Why this matters in Britain
Mental health in the UK is under enormous strain. According to the latest Adult Psychiatric Morbidity Survey (2023/24), around 1 in 5 people in England report experiencing a common mental health problem - such as depression or anxiety - in any given week. The NHS received 5.2 million mental health referrals in 2024, up nearly 38% compared to 2019. While talking therapy and antidepressants remain the frontline treatments, demand consistently outstrips capacity. That pressure is driving genuine scientific interest in complementary approaches - and heat therapy is emerging as one of the more credible candidates.
What the UCSF trials actually found
The most significant work in this area comes from Dr Ashley Mason, a clinical psychologist at the UCSF Osher Center for Integrative Health. Her team's 2024 study - the first to formally combine infrared sauna sessions with psychotherapy for major depressive disorder (MDD) - enrolled 16 adults and put them through eight weekly sessions of cognitive behavioural therapy (CBT), alongside four sessions of whole-body heat treatment, conducted in an infrared sauna dome.
The results were notable. Of the 12 participants who completed the programme, 11 no longer met the diagnostic criteria for major depressive disorder at the end of the study. Dr Mason described the symptom reductions as "much higher than we would have expected from CBT alone without heat treatment."
A 2025 follow-up, this time using a randomised design - 30 participants with MDD, half receiving real heat sessions and half a sham version - produced similarly encouraging numbers: 86.2% of those who completed the programme no longer met criteria for MDD at their final assessment.
It's important to be clear about what this evidence is and isn't. These are small pilot studies designed to test whether the approach is feasible and acceptable to patients, not large-scale trials proving causation. Dr Mason herself has been explicit: "It is early days." Larger randomised controlled trials are planned, and they will take years. The numbers are promising - not definitive.
The surprising science
One of the more counterintuitive findings underpinning this research comes from a separate large UCSF study, published in 2024, involving over 20,000 participants across 106 countries. It found that people with depression consistently run at a higher body temperature than those without - and crucially, the relationship appears dose-dependent: the more severe the depression, the higher the body temperature.
The hypothesis that follows is almost paradoxical. Heating the body deliberately in a sauna causes it to work hard to cool down. After the session ends, core body temperature continues to decrease - and may drop lower, and stay lower for longer, than if you had tried to cool the body directly. For people whose systems are running chronically hot, that rebound cooling effect may be part of what's driving the mood improvement.

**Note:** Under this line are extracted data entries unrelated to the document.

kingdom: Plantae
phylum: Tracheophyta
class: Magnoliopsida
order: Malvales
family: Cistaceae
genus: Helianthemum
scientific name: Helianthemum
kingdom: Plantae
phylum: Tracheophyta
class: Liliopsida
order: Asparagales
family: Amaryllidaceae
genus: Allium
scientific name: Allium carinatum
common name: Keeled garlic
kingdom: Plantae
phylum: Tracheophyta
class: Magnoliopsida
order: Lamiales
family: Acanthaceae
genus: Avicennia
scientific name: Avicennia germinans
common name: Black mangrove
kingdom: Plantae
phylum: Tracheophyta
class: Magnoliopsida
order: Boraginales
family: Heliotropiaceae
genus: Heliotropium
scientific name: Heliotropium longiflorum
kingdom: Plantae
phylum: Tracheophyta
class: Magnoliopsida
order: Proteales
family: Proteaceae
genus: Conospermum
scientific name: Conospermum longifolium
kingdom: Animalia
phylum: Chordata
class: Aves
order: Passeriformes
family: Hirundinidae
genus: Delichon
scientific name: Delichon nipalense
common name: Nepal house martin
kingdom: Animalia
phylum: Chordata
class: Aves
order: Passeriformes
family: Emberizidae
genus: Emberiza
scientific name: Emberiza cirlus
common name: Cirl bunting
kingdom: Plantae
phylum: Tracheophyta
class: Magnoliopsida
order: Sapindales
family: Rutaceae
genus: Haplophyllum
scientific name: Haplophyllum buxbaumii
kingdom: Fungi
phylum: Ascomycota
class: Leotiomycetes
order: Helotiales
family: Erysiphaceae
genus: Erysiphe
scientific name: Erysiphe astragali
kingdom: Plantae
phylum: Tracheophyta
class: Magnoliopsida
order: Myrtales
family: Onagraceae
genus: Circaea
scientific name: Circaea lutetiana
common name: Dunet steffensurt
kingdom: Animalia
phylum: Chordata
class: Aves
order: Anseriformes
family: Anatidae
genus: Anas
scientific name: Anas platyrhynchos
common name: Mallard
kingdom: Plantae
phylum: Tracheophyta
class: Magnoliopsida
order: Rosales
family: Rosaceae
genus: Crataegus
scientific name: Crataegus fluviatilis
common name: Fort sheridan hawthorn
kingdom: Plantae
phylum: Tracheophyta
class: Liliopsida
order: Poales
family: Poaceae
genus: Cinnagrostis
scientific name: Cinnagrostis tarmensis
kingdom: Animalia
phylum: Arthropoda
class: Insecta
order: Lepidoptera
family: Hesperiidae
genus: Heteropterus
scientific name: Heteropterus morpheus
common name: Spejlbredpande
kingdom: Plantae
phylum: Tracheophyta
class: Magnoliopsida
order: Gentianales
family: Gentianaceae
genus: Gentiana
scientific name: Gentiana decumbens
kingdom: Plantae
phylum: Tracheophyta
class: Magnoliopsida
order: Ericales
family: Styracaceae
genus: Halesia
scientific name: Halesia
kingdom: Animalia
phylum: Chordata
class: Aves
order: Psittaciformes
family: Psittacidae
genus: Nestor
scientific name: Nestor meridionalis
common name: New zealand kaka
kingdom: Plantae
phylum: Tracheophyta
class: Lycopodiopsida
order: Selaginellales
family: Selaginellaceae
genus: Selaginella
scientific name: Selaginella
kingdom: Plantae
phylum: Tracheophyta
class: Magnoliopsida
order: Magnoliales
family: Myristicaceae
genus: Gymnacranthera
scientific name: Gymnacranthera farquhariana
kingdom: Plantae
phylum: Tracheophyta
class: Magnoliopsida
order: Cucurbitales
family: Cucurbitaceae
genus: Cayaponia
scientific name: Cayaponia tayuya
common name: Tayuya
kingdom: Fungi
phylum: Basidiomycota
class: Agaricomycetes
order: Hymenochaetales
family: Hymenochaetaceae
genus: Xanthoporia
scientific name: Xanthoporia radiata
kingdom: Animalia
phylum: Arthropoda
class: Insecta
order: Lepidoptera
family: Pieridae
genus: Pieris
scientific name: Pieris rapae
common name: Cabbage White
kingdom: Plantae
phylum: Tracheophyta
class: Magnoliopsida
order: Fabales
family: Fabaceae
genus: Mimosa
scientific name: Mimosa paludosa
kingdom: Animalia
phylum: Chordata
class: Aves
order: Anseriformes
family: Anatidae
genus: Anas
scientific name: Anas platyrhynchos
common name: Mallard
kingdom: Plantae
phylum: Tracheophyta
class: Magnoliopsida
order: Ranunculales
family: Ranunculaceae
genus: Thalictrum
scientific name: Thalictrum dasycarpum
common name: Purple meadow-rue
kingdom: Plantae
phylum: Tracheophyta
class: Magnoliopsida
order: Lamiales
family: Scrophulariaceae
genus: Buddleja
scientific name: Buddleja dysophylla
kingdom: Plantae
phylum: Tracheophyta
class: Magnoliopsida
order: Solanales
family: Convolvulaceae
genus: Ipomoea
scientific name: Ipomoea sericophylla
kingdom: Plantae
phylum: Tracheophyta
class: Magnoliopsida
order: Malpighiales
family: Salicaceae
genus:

Researchers also believe that thermosensory pathways - the neural systems that relay heat signals from skin to brain - may act as gateways to mood regulation.
What about the ice bath trend?
Given the widespread interest in cold-water immersion, it's worth asking whether the mood benefits simply come from any dramatic temperature shift, regardless of direction. Gifford, whose book Hotwired draws together the research on heat and health, concludes that the evidence for heat currently looks more robust than for cold — a view shared by the UCSF researchers, who note that the clinical data on heat therapy for depression is more developed and mechanistically coherent than that around cold exposure.